● The exercise
Change everything from the row containing "pose: elev=275.6 azim=50.7" down to the row containing "Dot at: (193, 317)", replacing "dist" with "distance" and keeping all else the same. Give only those rows, and leave the pictures out of your answer.
===== Data for processing =====
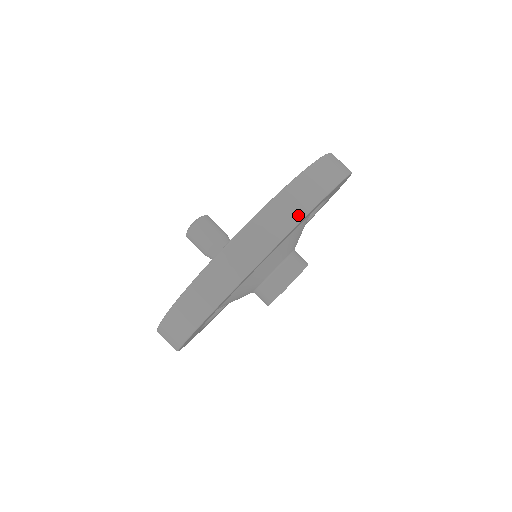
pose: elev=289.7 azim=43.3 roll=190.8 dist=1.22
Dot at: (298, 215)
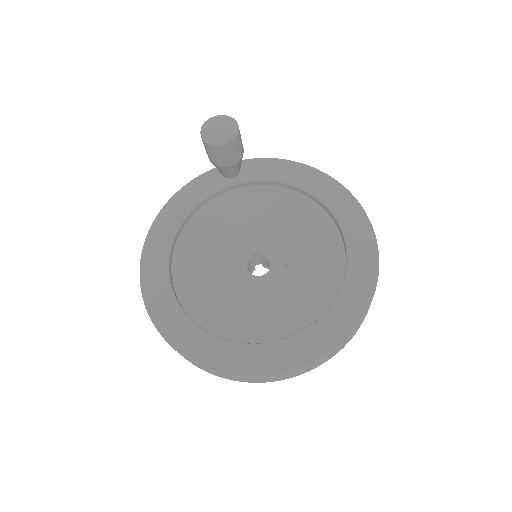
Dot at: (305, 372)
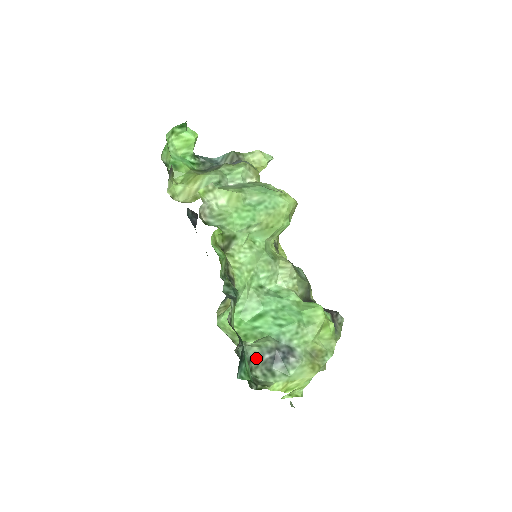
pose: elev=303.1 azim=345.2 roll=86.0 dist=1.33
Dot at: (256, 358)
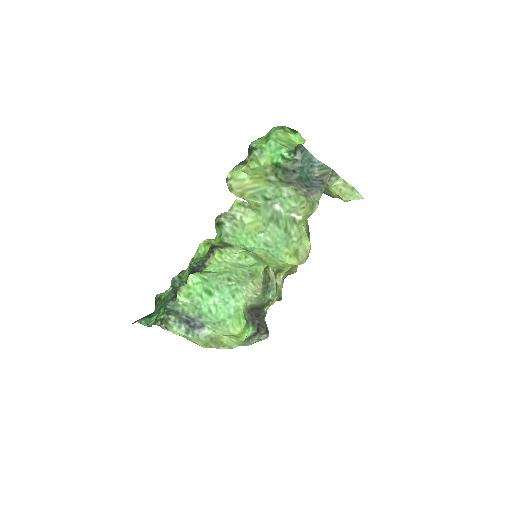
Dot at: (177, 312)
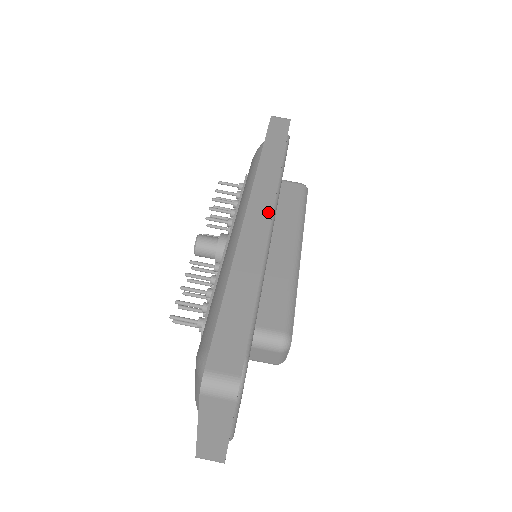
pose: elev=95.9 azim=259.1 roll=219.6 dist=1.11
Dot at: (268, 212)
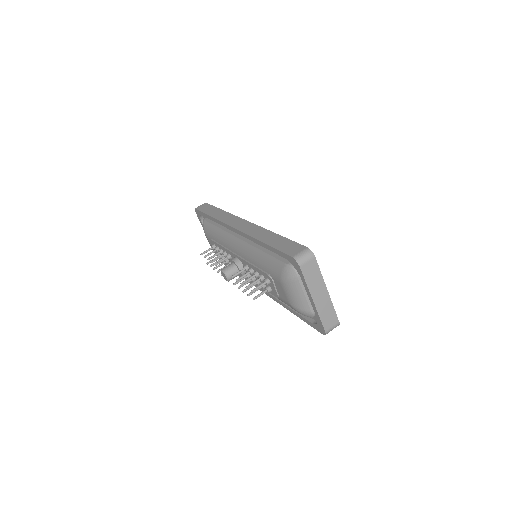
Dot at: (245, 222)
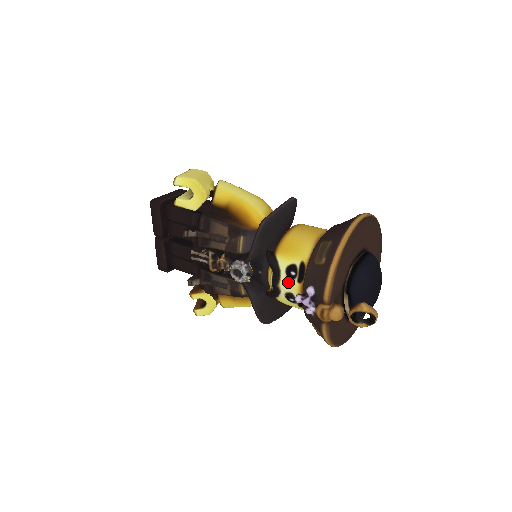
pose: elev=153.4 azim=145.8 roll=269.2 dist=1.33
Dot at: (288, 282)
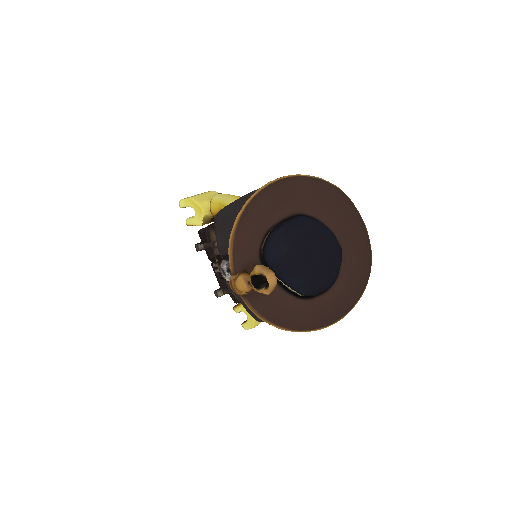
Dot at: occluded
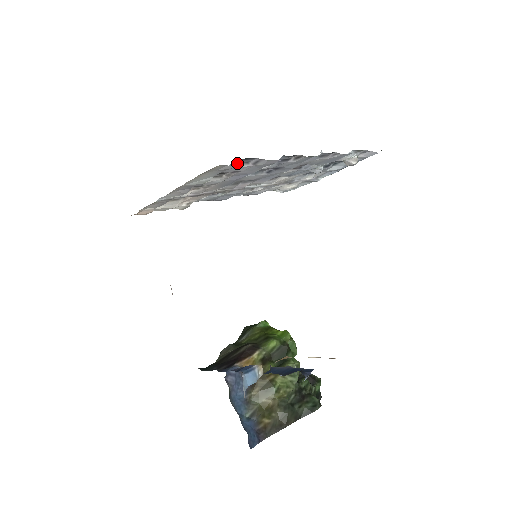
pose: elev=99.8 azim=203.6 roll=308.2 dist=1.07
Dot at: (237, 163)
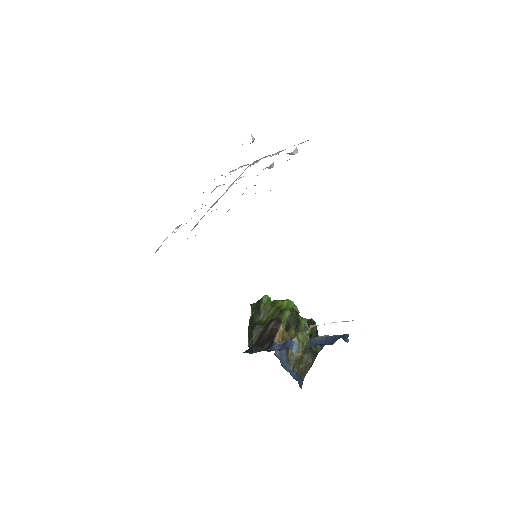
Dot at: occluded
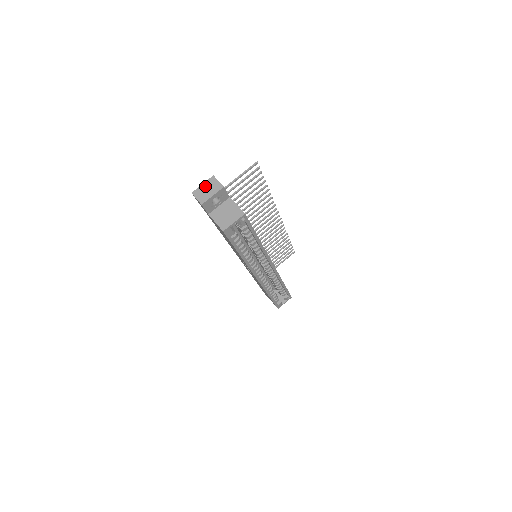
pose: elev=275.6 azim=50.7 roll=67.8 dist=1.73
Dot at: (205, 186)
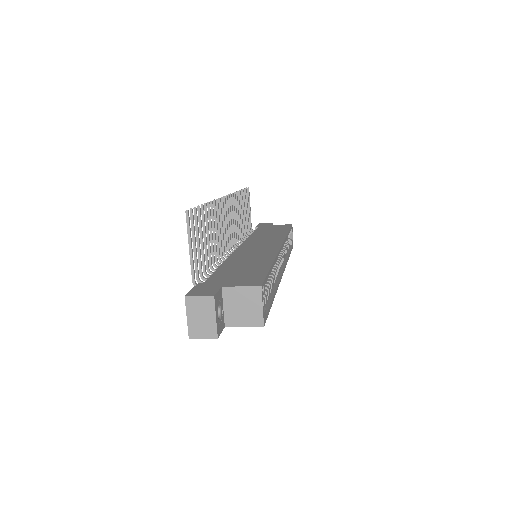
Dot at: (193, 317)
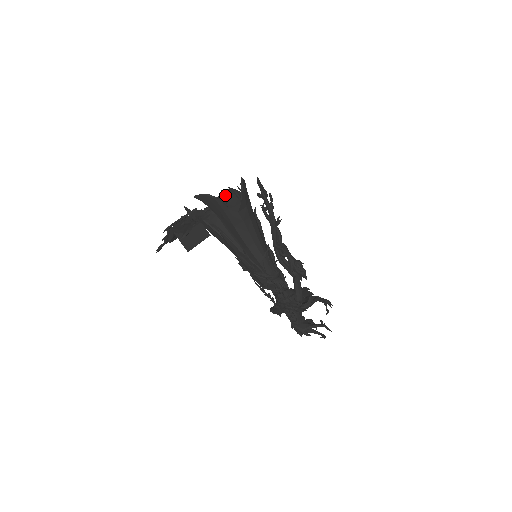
=====
===== Data for processing =====
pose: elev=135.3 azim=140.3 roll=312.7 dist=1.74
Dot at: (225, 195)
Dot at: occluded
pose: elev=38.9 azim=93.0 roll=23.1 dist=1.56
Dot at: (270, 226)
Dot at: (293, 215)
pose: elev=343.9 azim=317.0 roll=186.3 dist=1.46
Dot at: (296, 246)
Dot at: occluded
=====
● Answer to the task
pose: elev=275.6 azim=50.7 roll=67.8 distance=1.73
Dot at: (205, 186)
Dot at: (193, 317)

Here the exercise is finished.